この人はこの程度のものしか書けない人ですよ。Web版最後まで読んでれば分かります。
陳腐、お涙頂戴、それを焼き直してそこそこ上手く料理できる人というだけです。

つまりは「低俗」な作家だということです。
あなたのような高尚な読者を満足させることは出来ないでしょう。

No author様

ご来訪ありがとうございます。
まず、大前提として自分はまったく高尚でも何でもありません。ということで。
低俗とか高尚とかは自分としては特に気にしてないですし、判断も難しく簡単に回答できるものでもないと思うのですが、ひとつ大事なのは楽しめるかどうかだと思うのです。

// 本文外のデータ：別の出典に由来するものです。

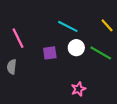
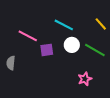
pink line: (18, 38) -> (28, 36), moved, turned -36
pink star: (78, 89) -> (85, 79), moved

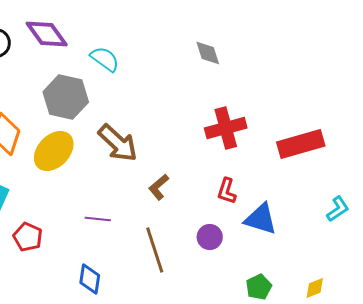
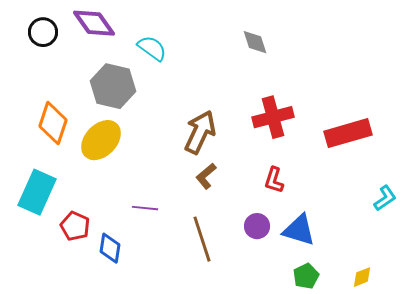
brown arrow: (118, 143) -> (200, 132), moved, turned -108
blue triangle: (261, 219) -> (299, 230), moved
blue diamond: (90, 279) -> (110, 248), moved

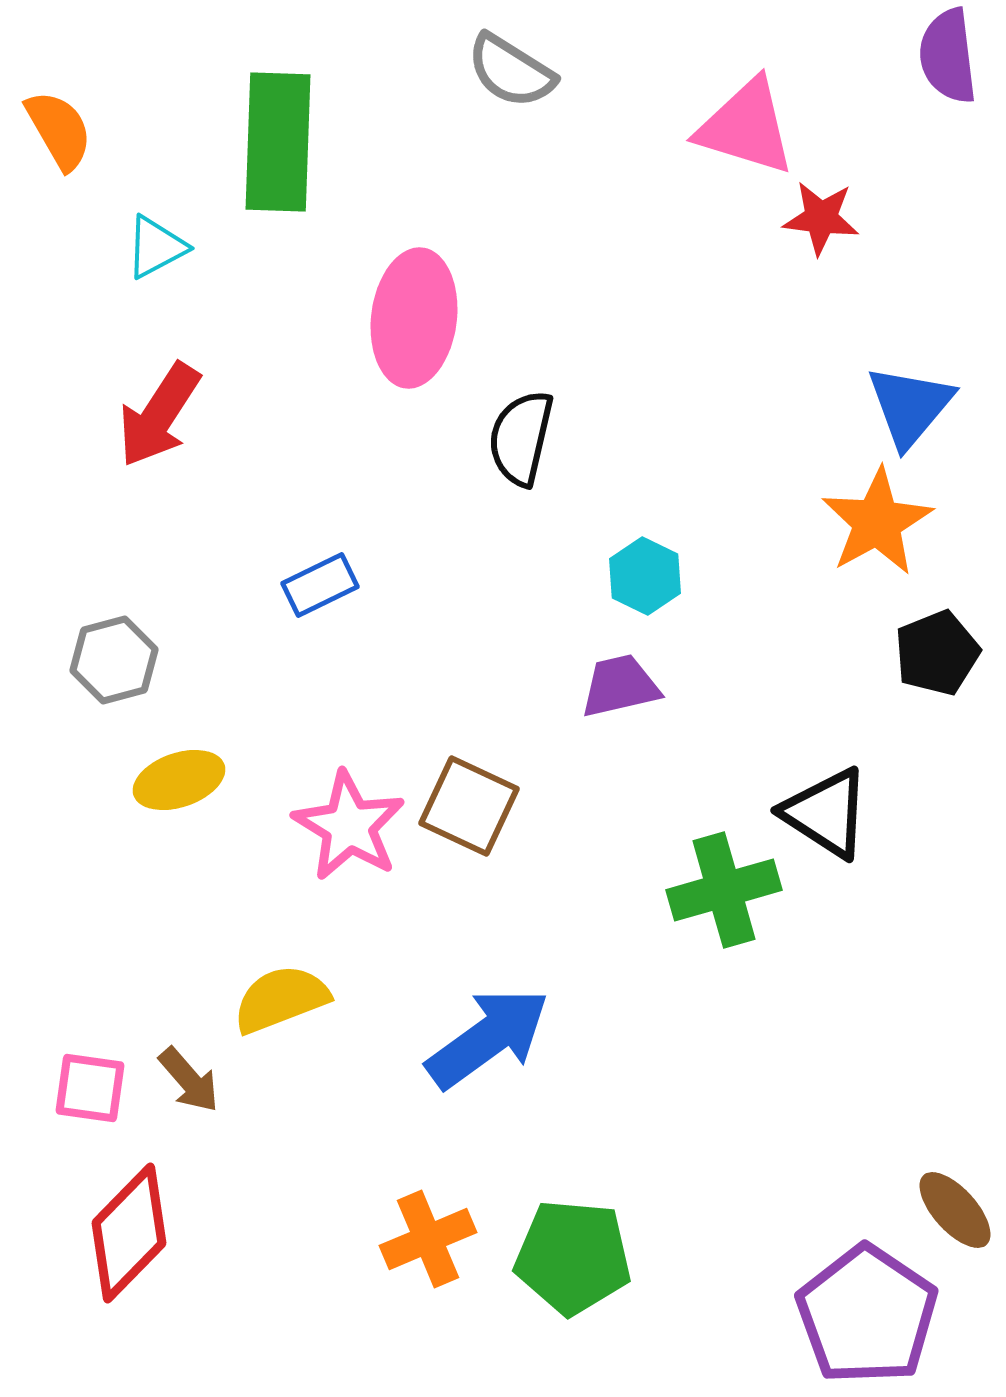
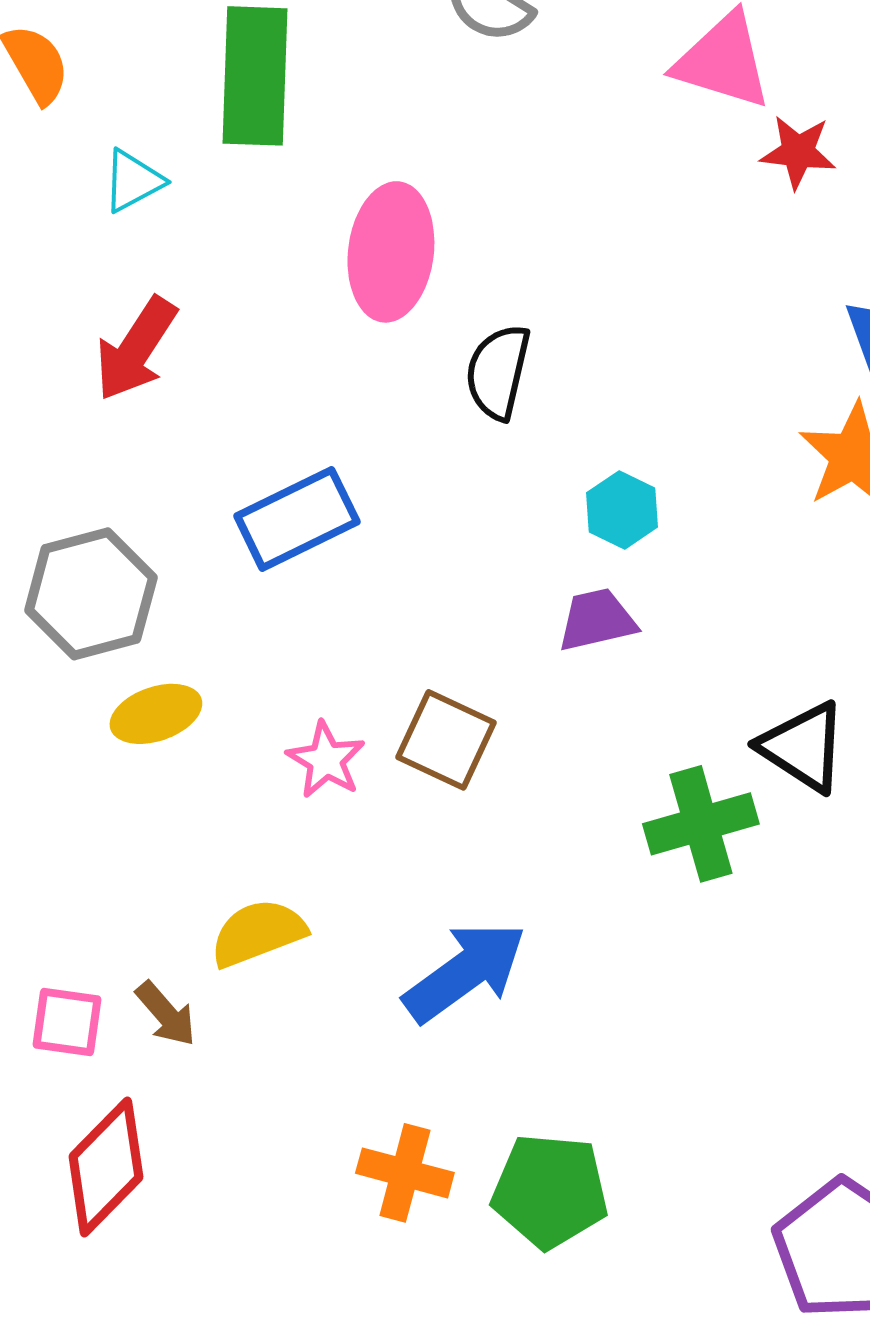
blue rectangle: (320, 585) -> (297, 519), size x1.6
gray hexagon: (114, 660) -> (91, 594), size x1.5
pink star: (349, 826) -> (326, 760), size x0.7
orange cross: (428, 1239) -> (405, 1173), turned 38

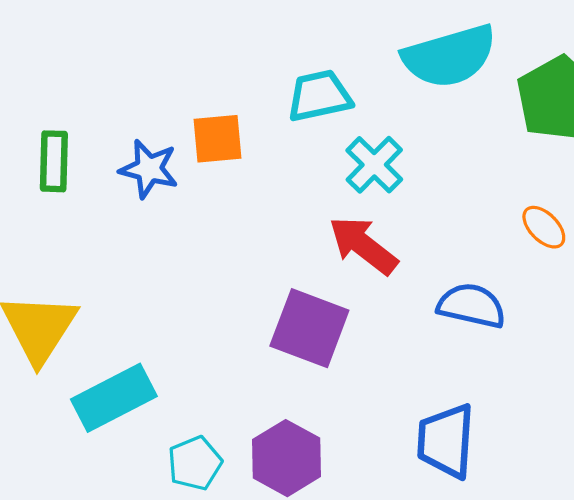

毎度のあとがきではたしかに自分が書きたいことだけ書いてますオーラを非常に感じますので、おっしゃるとおりWeb版で書き連ねたものが独りよがりな可能性も高そうではありますが、試行錯誤から書かれたと思われるSAO1巻は一定レベル以上の面白さはあったと思います。ですので、ちゃんと編集さんと打ち合わせをしてしっかりと読者を見据えて練っていく作業を挟んで書けばしっかりとした作品を書けるだけの土台はあるとも思うのです。ないとしても担当編集が作家の引き出しを増やす仕事をしてくれればよいでしょう。
ちょっとしたきっかけで人間て変わりますし、今後もっと面白い作品を発表してくれさえすれば、それでよろしいのじゃないでしょうか。